Challenges >>
a – In the Dgraph forum post, which two index types are enabled on each predicate?
b – Duplicate the Dgraph forum post from "During testing with" up to and including "seconds or longer.".

Supplied passage >>
************

I’m using Dgraph to import some arbitrary data sets and join them together on certain matching keys.
In my tests, I’ve got four large data sets ranging from 700k to 3 million documents each. They are joining on things like email or UUID predicates across the sets.
Ratel tells me this is the data usage across the tablets:
last_name, 1.5TB
full_name, 320.0GB
_system_mapped_title, 50.7GB
first_name, 27.5GB
user_id, 18.7GB
email, 18.6GB
phone, 18.0GB
created_at, 5.7GB
mobile, 5.2GB
dgraph.type, 4.6GB
id, 164.3MB
address, < 64MB
city, < 64MB
company_name, < 64MB
... and 15 more ..., < 64MB
Each predicate has both “hash” and “fulltext” indices enabled. The tool searches through all of the predicates using alloftext() queries joined with an “OR”.
During testing with smaller data sets (~50k documents on average), the query time was very fast. Now it has these larger data sets, the query time has increased massively to10 seconds or longer.
Will a clustered setup get the query time back down or should I be doing something else here? I was contemplating a 3- or 6-node cluster but I would like some advice to how much RAM each node should have and whether this would definitely fix the problem.
Thanks in advance for any help or advice you can give

************

Dataset excerpt >>
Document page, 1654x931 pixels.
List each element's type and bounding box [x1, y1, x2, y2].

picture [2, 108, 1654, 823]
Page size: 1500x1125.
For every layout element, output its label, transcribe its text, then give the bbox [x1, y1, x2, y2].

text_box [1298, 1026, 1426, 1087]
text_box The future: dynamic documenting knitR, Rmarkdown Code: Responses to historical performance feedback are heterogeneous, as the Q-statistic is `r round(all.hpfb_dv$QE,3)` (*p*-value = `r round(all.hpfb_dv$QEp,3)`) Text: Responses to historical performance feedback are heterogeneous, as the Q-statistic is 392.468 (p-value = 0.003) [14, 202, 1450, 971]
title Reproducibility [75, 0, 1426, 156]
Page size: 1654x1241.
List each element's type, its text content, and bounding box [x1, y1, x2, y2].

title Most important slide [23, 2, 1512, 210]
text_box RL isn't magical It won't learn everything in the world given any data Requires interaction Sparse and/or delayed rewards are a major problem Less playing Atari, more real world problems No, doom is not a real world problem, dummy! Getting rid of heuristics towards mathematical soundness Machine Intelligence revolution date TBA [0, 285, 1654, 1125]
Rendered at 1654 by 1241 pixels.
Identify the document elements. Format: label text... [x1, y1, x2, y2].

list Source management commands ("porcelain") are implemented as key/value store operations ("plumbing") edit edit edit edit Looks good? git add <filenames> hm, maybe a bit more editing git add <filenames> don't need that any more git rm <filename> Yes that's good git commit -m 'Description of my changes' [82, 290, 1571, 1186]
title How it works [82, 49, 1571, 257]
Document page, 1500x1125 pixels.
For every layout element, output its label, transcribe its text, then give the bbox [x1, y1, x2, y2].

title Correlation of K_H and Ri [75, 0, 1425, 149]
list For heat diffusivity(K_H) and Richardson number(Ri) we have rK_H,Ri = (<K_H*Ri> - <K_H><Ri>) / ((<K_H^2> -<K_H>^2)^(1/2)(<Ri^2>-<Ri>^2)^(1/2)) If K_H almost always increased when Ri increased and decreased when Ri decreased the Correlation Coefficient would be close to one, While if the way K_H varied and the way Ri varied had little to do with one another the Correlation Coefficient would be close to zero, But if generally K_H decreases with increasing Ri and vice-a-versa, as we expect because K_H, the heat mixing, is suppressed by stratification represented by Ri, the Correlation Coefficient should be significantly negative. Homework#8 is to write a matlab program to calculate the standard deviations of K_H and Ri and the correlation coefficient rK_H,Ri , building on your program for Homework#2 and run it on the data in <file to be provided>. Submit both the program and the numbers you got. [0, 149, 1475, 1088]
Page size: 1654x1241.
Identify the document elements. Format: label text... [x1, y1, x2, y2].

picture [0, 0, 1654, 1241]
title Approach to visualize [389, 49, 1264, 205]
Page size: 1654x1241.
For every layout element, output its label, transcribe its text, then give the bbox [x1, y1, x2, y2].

************

Expected outputs >>
a – Hash and fulltext.

b –
During testing with smaller data sets (~50k documents on average), the query time was very fast. Now it has these larger data sets, the query time has increased massively to10 seconds or longer.